BACKGROUND: Poor adherence to inhaled medication has been associated with poor outcomes. Smart spacers can monitor inhaler use and technique, yet their feasibility in adults with asthma and their potential benefits are unknown.

OBJECTIVE: Assessing the feasibility of undertaking a definitive randomized controlled trial (RCT) of smart spacer-based inhaler education and explore potential clinical benefits in adults with asthma.

METHODS: Two-month randomized controlled feasibility OUtcomes following Tailored Education and Retraining: Studying Performance and AdherenCE (OUTERSPACE) trial comparing personalized smart spacer-based inhaler education versus usual care. Outcomes were feasibility (inclusion speed, patient acceptance), medication adherence, inhaler technique, clinical effects (lung function, ACQ, FeNO) and usability (SUS).

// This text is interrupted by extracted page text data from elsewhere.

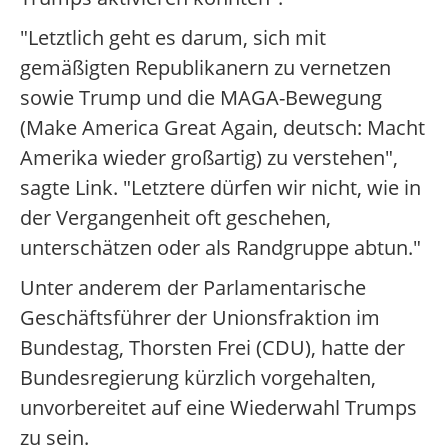
"Letztlich geht es darum, sich mit
gemäßigten Republikanern zu vernetzen
sowie Trump und die MAGA-Bewegung
(Make America Great Again, deutsch: Macht
Amerika wieder großartig) zu verstehen",
sagte Link. "Letztere dürfen wir nicht, wie in
der Vergangenheit oft geschehen,
unterschätzen oder als Randgruppe abtun."
Unter anderem der Parlamentarische
Geschäftsführer der Unionsfraktion im
Bundestag, Thorsten Frei (CDU), hatte der
Bundesregierung kürzlich vorgehalten,
unvorbereitet auf eine Wiederwahl Trumps
zu sein.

RESULTS: 42 patients completed the study. The feasibility of performing a larger trial focusing on patient education using a smart spacer was demonstrated with all patients included in four months and a participation rate of 86%. In the intervention group, inhalation errors decreased by 26.2% while in the usual care group errors increased by 14.6% (p=0.021). Adherence decreased slightly in the intervention group as opposed to improvement in the control group (difference 12%). No changes in lung function, ACQ or FeNO were observed. Usability was deemed high (SUS patients 71, nurses 89).

CONCLUSION: This RCT showed that smart spacer-driven education in patients with asthma is feasible and reduced inhaler errors. Longer-term and larger studies are required to assess clinical effects.